[jira] Updated: (DERBY-1777) Regression: query works in 10.1.2.1 but fails with NullPointerException in 10.2.1.1

A B (JIRA) Mon, 11 Sep 2006 15:46:49 -0700

     [ http://issues.apache.org/jira/browse/DERBY-1777?page=all ]


A B updated DERBY-1777:
-----------------------

    Attachment: d1777_v1.patch

I ran the ViewerInit program attached to this issue and I hit two different 
NPE's.  For more details, see "Details" section below.

The short story is that I was able to determine the cause of the NPEs and have 
a patch, d1777_v1.patch, to resolve them.  There is, however, another issue 
that prevents the ViewerInit program from running to completion (more on that 
below).  Nonetheless, d1777_v1.patch is at least a step in the right direction 
as it corrects the two compile-time NPEs described below.

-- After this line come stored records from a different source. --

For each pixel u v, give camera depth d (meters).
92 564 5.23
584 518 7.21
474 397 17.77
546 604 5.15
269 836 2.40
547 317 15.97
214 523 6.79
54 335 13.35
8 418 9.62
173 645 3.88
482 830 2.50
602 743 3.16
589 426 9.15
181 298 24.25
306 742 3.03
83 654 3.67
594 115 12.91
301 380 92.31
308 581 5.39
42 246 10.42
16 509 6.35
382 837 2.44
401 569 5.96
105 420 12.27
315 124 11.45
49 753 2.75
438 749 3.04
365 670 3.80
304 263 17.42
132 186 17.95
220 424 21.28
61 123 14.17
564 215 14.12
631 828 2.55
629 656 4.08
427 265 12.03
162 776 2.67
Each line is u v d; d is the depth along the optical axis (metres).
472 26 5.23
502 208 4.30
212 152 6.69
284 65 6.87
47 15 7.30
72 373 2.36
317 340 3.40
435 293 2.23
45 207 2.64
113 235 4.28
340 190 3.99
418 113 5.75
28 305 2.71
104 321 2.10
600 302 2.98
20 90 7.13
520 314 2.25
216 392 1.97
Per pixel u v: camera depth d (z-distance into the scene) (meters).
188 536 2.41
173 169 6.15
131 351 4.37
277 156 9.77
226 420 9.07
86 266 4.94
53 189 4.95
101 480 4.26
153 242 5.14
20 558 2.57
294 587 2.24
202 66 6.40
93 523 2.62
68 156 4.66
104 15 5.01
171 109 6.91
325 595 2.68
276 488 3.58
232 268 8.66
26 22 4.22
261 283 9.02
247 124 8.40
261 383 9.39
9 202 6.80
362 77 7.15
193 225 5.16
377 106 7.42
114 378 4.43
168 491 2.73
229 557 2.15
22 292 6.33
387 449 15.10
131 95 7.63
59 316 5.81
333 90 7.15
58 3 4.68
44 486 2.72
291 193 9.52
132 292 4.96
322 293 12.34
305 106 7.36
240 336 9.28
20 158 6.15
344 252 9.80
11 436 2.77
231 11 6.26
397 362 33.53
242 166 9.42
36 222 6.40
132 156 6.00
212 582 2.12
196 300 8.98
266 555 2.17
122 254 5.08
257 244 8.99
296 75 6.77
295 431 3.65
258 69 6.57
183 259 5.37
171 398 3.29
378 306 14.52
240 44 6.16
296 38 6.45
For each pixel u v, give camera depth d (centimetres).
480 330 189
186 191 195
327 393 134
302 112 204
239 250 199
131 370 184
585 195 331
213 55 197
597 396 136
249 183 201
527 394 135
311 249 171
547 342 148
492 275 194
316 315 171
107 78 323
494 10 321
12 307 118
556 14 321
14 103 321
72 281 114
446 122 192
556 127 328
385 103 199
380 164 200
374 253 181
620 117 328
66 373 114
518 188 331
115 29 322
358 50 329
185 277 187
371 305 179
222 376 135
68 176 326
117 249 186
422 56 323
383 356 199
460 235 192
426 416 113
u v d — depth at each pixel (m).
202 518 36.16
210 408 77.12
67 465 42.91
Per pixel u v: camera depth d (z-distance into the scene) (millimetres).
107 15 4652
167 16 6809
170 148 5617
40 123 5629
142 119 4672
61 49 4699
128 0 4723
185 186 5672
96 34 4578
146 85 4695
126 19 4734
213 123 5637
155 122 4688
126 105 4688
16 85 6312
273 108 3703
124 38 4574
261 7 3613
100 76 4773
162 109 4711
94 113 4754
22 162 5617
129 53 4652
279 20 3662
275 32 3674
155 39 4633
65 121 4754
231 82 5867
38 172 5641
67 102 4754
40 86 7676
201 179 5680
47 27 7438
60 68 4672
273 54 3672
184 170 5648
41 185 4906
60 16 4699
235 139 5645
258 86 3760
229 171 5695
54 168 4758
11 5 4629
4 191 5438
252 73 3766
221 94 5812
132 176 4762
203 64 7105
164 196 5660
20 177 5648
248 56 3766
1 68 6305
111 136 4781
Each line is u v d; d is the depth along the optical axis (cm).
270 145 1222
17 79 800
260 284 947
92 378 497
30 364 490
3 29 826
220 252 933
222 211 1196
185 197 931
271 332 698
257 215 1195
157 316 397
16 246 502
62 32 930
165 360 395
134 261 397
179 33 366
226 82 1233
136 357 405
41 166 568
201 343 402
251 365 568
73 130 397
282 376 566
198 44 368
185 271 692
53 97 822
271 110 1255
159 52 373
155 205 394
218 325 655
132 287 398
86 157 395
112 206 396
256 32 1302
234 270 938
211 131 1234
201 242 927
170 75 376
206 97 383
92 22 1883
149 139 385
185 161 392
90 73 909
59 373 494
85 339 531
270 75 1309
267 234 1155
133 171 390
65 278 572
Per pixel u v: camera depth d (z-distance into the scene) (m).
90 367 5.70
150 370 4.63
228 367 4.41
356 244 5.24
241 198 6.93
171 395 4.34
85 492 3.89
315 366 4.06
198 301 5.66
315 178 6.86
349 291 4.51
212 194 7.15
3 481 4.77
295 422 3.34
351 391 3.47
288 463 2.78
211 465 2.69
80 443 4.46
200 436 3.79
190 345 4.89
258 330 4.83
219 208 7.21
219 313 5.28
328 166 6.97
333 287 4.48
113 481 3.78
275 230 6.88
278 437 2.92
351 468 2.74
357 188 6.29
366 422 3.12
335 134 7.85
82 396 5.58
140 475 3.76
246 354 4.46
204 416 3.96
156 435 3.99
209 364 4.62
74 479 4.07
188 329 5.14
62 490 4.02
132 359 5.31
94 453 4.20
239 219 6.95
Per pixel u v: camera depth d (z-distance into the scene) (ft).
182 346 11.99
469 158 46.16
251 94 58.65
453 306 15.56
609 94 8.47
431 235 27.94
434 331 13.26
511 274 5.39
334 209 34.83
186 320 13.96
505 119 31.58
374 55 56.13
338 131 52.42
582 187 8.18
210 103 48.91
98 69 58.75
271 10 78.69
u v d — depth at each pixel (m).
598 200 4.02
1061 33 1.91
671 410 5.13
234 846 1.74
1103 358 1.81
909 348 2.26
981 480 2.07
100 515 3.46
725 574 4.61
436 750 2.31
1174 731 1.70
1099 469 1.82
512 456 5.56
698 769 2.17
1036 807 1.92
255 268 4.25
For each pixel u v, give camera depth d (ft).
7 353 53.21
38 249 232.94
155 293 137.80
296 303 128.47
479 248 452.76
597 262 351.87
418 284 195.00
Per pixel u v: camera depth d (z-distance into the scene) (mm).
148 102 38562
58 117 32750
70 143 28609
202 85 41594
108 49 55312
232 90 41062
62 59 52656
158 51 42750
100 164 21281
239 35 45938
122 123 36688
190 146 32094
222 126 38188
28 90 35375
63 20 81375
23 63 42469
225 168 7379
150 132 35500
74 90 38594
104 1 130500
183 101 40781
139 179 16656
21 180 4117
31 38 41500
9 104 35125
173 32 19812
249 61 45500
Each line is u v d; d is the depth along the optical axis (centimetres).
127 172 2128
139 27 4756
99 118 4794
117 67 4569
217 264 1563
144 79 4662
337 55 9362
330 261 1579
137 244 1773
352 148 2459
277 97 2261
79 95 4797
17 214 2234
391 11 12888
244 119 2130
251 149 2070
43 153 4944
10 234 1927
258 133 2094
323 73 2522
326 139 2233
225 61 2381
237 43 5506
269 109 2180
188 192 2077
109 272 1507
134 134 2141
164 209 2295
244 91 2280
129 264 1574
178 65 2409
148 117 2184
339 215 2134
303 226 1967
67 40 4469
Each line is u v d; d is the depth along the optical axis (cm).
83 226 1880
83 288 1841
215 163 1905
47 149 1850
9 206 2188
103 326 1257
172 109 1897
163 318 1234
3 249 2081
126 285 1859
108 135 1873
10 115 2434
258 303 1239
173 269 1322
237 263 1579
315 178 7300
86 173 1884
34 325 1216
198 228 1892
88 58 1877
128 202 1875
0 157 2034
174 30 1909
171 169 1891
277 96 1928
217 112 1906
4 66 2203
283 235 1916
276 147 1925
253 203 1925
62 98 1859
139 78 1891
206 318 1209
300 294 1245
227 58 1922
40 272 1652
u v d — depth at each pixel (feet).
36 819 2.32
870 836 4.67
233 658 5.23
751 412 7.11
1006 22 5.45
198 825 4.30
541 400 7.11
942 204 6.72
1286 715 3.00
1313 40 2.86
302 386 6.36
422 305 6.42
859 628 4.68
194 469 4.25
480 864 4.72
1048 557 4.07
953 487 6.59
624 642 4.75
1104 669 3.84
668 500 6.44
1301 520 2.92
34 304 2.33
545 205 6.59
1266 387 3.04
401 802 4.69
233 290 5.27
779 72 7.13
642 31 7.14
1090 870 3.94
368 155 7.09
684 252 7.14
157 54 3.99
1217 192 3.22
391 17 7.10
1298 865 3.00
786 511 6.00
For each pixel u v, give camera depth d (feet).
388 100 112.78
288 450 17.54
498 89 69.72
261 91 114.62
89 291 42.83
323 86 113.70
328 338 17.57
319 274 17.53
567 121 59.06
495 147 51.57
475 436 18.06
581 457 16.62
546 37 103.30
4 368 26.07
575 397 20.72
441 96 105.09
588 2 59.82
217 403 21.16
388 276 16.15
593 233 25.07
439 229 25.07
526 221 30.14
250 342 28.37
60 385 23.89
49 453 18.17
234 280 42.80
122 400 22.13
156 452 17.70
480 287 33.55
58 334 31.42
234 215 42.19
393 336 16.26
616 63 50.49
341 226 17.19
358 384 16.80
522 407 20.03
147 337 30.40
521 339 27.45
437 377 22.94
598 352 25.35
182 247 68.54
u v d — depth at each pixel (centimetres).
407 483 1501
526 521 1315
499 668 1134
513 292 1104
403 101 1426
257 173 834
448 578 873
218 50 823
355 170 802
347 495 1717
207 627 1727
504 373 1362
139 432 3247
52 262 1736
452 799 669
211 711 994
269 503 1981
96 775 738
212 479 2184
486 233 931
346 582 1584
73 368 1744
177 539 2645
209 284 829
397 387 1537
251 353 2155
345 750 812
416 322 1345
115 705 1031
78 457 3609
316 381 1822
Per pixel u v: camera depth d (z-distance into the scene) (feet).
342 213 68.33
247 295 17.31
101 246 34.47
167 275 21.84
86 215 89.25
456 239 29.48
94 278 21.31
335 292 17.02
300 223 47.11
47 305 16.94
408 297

I ran derbyall on Red Hat Linux with ibm142 and sane jars, and I saw the 
following failure in jdbcapi/secureUsers1.sql:

33a34,37
> do_ypcall: clnt_call: RPC: Unable to receive; errno = Connection refused
> YPBINDPROC_DOMAIN: Domain not bound
> do_ypcall: clnt_call: RPC: Unable to receive; errno = Connection refused
> YPBINDPROC_DOMAIN: Domain not bound
Test Failed.

When I ran the test standalone it passes against all frameworks, so I'm not 
sure what happened.  But in any event this does not appear to be related to my 
changes.

So I'm posting d1777_v1.patch for review.  Despite my efforts I haven't been 
able to come up with a test case that can go into derbyall, but I'm still 
trying.  In the meantime, any comments/feedback would be appreciated.

--------
Details
--------

The first NPE came from BinaryRelationalOperatorNode.getScopedOperand() and was 
caused by the fact that, when scoping a predicate for pushing, Derby couldn't 
find the target result column to which the scoped predicate was supposed to 
point.  I confirmed this by running in SANE mode, where instead of an NPE I saw 
the following ASSERT FAILURE:

ERROR XJ001: Java exception: 'ASSERT FAILED Failed to locate scope target 
result column when trying to scope operand 'ENTITY_TO_PORT.PORT_ID'.: 
org.apache.derby.shared.common.sanity.AssertFailure'.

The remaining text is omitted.